"403: Forbidden" with import_logs.py


#1

I’m getting a 403 error when attempting to import my (nginx) logs using import_logs.py. I’ve verified:
[ul]
[li] The web UI is working fine and collecting statistics.
[/li][li] I’ve verified that the token_auth is correct by accessing the API over HTTP
[/li][li] The same error occurs whether I use token_auth or login/password with import_logs.py
[/li][li] I’ve verified that the server can access the web UI, so it’s not a weird firewall rule preventing it from accessing itself
[/li][/ul]
Curiously, there are no records of requests in either the access or error log for the nginx vhost serving piwik (that is, it logs my web UI access just fine, but as far as I can tell, import_logs.py doesn’t even contact it in the first place).

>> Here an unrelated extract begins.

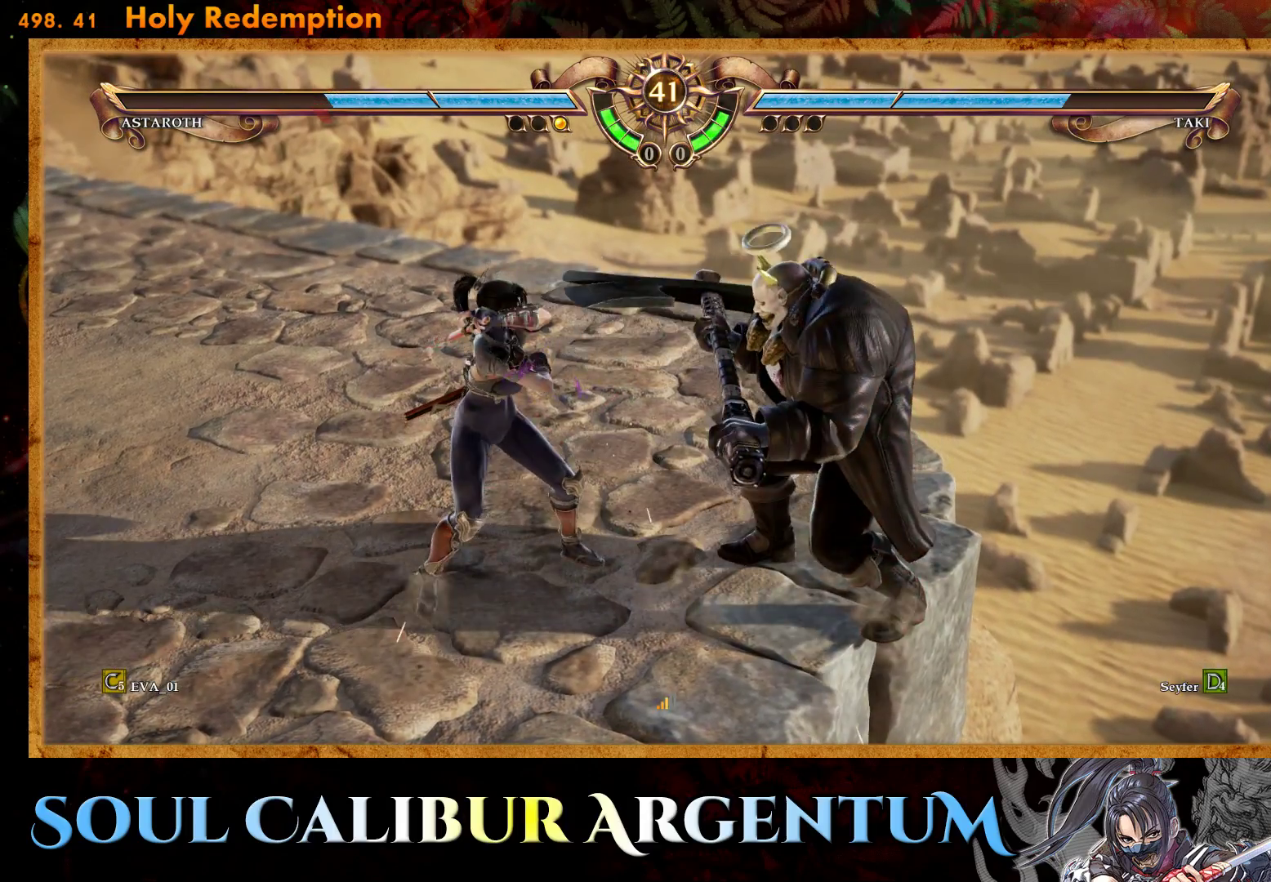
{"buttons": ["DPAD_LEFT"], "right_stick": "center", "events": []}
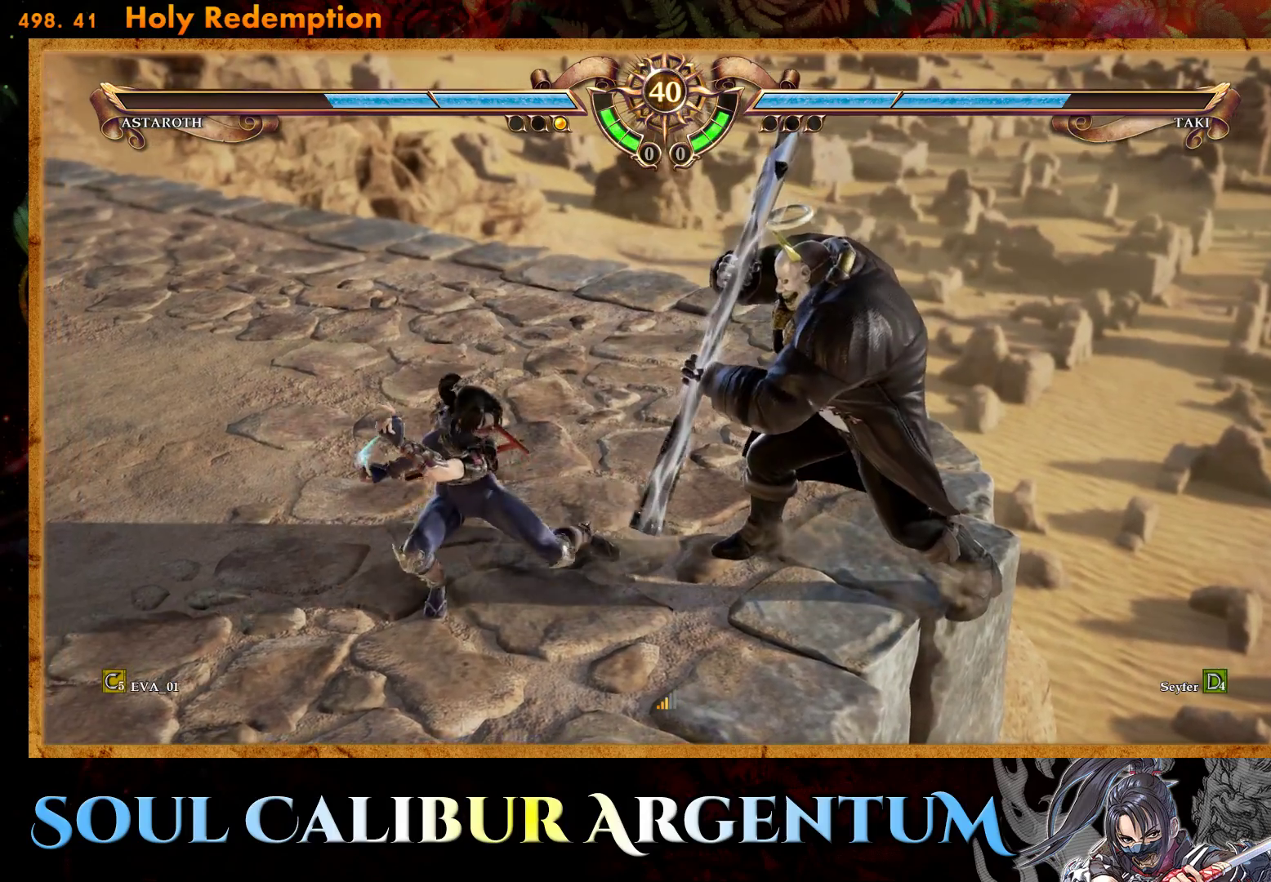
{"buttons": [], "right_stick": "center", "events": [[200, "DPAD_LEFT", "up"], [267, "CROSS", "down"], [300, "CROSS", "up"]]}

root@harrenhal:~# python /home/piwik/piwik/misc/log-analytics/import_logs.py --url='http://piwik.petterhaggholm.net' --enable-static --enable-bots --enable-http-errors --enable-http-redirects /var/log/nginx/phnet.access.log --idsite='1' --debug --token-auth='********************************'
2013-08-06 16:02:37,180: [DEBUG] Accepted hostnames: all
2013-08-06 16:02:37,180: [DEBUG] Piwik URL is: http://piwik.petterhaggholm.net
2013-08-06 16:02:37,180: [DEBUG] Authentication token token_auth is: ********************************
2013-08-06 16:02:37,181: [DEBUG] Resolver: static
2013-08-06 16:02:37,216: [DEBUG] Error when connecting to Piwik: HTTP Error 403: Forbidden
2013-08-06 16:02:39,250: [DEBUG] Error when connecting to Piwik: HTTP Error 403: Forbidden
2013-08-06 16:02:41,291: [DEBUG] Error when connecting to Piwik: HTTP Error 403: Forbidden
Traceback (most recent call last):
  File "/home/piwik/piwik/misc/log-analytics/import_logs.py", line 1573, in <module>
    resolver = config.get_resolver()
  File "/home/piwik/piwik/misc/log-analytics/import_logs.py", line 529, in get_resolver
    return StaticResolver(self.options.site_id)
  File "/home/piwik/piwik/misc/log-analytics/import_logs.py", line 872, in __init__
    'SitesManager.getSiteFromId', idSite=self.site_id
  File "/home/piwik/piwik/misc/log-analytics/import_logs.py", line 854, in call_api
    return cls._call_wrapper(cls._call_api, None, None, method, **kwargs)
  File "/home/piwik/piwik/misc/log-analytics/import_logs.py", line 843, in _call_wrapper
    raise Piwik.Error(message)
__main__.Error: Forbidden

Anyone have any advice/ideas?


#2

Well, I looked at the requests send via urllib2 and discovered what the problem is, though I don’t actually know where: import_log.py does not set a User-Agent header, and all requests to the Piwik API on my website that omit the User-Agent header are rejected with 403 Forbidden.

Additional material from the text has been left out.